Reading passage:
┄┄┄┄┄┄┄┄┄┄┄┄┄┄┄┄┄┄┄┄
Beware a hobbit in a bowler hat bearing pies.

So I’m enjoying playing a Burglar in Lord of the Rings Online at the moment, but what is a Burglar if common misconceptions are to be avoided? As unwize mentions in a comment to that post, there is a possibility that Turbine themselves are a little unsure as to the real role of the Burglar class within the game’s group content, and being new to the class myself, I would have to hazard a guess that part of this exasperation on the part of experienced Burglar players stems from the class already having had at least one major revamp along with continuing tweaks to specific class mechanics since then.

So what is a Burglar not? They are not a primary DPS class, although this is perhaps an area that Turbine are struggling with. They are not crowd control specialists, but they do bring several powerful crowd control abilities to the table; I think it’s fair to say that Burglars are to crowd control as Captains are to healing – they are not the first choice in that area, but can perform admirably at the job given a lack of alternatives and when traited accordingly. And, perhaps most importantly, they are NOT Buglers. I do not like to ‘blow my horn’ in front of other people; patting me on the head does not ‘set’ me to play Reveille at first light; if I am a Hobbit my title is ‘of the Quick Post’ not the Last Post. My role in a group is not to signal the start of an orc hunt!

And breathe. And relax.

I am not THE BOOGIE-WOOGIE BUGLE BOY OF FELLOWSHIP B!

And breeeeaaaaathe.

So what does a Burglar do? Like the best and arguably most enjoyable of utility classes, it seems that they do a little bit of everything.

The Burglar has a number of short term debuffs called Tricks which can be spread liberally, one per mob, and help to reduce the attack potential of a group of mobs. Personally I like to picture my stealthy little hobbit running around tweaking nipples, yanking wedgies, pulling hats down over eyes, and tying shoelaces together in order to distract and demoralise his foes. Of course this breaks down a little bit when it’s a pack of wargs you’re fighting, but a true Burglar is a master of stealth, and is therefore quite able to sneak some shoes onto a warg’s paws before initiating combat, thus allowing them to tie the warg’s shoe laces together during the fight. And now you know why they call such shoes sneakers.

The second part to Tricks is that they enable a number of other Burglar skills to operate. These skills are generally more powerful abilities on longer cooldowns which require a Trick to be active on the target before they can be used, and which will remove the Trick when they are used. So the Burglar generally spreads Tricks around amongst the mobs, and then juggles adding Tricks to the main target while removing them with their Trick-powered skills. Think of it as a sort of Charlie Chaplin routine, where Charlie kicks the villain in the pants and, when the villain spins around, rolls between his legs and head-butts the villain in the groin as Charlie sits up from the roll looking confused; as the villain doubles over, Charlie then tweaks the villain’s nose, rolls through his legs, hops up, turns around and kicks the bent-over villain in the bum such that he falls into a puddle of mud, whence the villain looks up dazedly into the camera with his mud-covered face, in a light-hearted comical fashion. Then, while the villain is still prone, Charlie leaps onto his back, pulls his head back and slits his throat with a dagger, before severing his spine at the base of the neck, just to be sure.

C’mon, admit it, Charlie Chaplin would have been even cooler if he’d done that last bit. Anyway, that’s the primary role of the Burglar as I see it: it’s a Charlie Chaplin meets Sweeney Todd sort of affair.
┄┄┄┄┄┄┄┄┄┄┄┄┄┄┄┄┄┄┄┄
Data excerpts

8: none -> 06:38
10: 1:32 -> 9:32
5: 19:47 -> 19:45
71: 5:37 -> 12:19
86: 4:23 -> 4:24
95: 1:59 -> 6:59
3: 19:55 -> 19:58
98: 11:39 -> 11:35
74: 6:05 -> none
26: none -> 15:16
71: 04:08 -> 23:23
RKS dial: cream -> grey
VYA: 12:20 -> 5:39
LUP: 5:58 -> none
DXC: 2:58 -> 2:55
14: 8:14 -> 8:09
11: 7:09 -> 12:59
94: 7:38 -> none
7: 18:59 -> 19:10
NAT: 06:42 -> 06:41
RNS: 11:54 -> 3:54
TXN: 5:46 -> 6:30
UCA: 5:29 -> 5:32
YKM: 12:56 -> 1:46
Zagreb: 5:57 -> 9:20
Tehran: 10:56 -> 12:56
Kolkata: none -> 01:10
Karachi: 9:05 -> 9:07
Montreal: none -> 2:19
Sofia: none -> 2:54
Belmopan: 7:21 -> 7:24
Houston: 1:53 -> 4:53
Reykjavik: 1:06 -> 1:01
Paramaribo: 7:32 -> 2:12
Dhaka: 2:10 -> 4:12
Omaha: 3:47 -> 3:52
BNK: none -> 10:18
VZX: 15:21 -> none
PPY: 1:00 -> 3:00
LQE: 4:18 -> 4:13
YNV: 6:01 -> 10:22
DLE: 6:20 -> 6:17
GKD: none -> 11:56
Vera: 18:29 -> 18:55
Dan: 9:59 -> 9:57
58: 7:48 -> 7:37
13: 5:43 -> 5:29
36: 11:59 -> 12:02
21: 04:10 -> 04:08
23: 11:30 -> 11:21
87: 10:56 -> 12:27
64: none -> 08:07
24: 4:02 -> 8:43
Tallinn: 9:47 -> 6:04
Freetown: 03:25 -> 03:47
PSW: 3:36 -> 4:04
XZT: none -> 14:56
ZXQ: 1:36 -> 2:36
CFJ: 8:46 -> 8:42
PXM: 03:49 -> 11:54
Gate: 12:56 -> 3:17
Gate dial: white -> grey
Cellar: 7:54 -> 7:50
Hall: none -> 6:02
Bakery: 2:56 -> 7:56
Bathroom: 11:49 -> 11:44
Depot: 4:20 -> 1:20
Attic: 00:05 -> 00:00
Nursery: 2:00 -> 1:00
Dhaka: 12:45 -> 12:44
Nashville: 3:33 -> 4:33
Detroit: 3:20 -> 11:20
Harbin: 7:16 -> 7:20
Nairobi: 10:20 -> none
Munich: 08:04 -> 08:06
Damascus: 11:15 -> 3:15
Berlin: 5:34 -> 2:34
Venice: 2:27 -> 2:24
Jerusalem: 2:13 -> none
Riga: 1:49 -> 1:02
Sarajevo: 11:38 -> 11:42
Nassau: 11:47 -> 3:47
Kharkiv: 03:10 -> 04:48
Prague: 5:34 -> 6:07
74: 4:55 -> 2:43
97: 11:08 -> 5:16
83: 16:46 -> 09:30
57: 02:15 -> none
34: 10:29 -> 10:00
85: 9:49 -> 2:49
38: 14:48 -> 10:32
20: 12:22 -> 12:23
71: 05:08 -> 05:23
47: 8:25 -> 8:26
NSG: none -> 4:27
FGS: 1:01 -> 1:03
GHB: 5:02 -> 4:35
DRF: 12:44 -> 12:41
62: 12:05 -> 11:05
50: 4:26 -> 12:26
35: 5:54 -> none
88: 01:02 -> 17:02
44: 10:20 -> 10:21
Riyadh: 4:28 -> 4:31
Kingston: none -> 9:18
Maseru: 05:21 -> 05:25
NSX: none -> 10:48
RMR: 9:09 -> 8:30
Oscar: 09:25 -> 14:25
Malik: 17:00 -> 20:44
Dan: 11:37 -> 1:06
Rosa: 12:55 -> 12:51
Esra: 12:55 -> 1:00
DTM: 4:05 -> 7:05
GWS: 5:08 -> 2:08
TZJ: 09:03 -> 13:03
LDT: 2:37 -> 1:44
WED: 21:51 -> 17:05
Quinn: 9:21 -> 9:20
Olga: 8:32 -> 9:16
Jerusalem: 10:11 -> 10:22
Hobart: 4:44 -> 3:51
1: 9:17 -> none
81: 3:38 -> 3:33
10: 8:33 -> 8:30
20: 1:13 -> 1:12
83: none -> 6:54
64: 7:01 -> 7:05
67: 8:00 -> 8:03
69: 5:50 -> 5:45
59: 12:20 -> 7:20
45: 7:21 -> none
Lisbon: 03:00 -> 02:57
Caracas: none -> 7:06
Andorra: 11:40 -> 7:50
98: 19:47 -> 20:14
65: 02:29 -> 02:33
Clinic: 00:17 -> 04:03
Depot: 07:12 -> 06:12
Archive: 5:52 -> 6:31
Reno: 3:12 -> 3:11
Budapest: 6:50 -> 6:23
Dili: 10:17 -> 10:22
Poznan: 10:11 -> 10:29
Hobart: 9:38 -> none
┄┄┄┄┄┄┄┄┄┄┄┄┄┄┄┄┄┄┄┄
Directions for this task: Reproduce everything from "And breeeeaaaaathe." down to "such shoes sneakers." in the post about the Burglar class.

Expected output:
And breeeeaaaaathe.

So what does a Burglar do? Like the best and arguably most enjoyable of utility classes, it seems that they do a little bit of everything.

The Burglar has a number of short term debuffs called Tricks which can be spread liberally, one per mob, and help to reduce the attack potential of a group of mobs. Personally I like to picture my stealthy little hobbit running around tweaking nipples, yanking wedgies, pulling hats down over eyes, and tying shoelaces together in order to distract and demoralise his foes. Of course this breaks down a little bit when it’s a pack of wargs you’re fighting, but a true Burglar is a master of stealth, and is therefore quite able to sneak some shoes onto a warg’s paws before initiating combat, thus allowing them to tie the warg’s shoe laces together during the fight. And now you know why they call such shoes sneakers.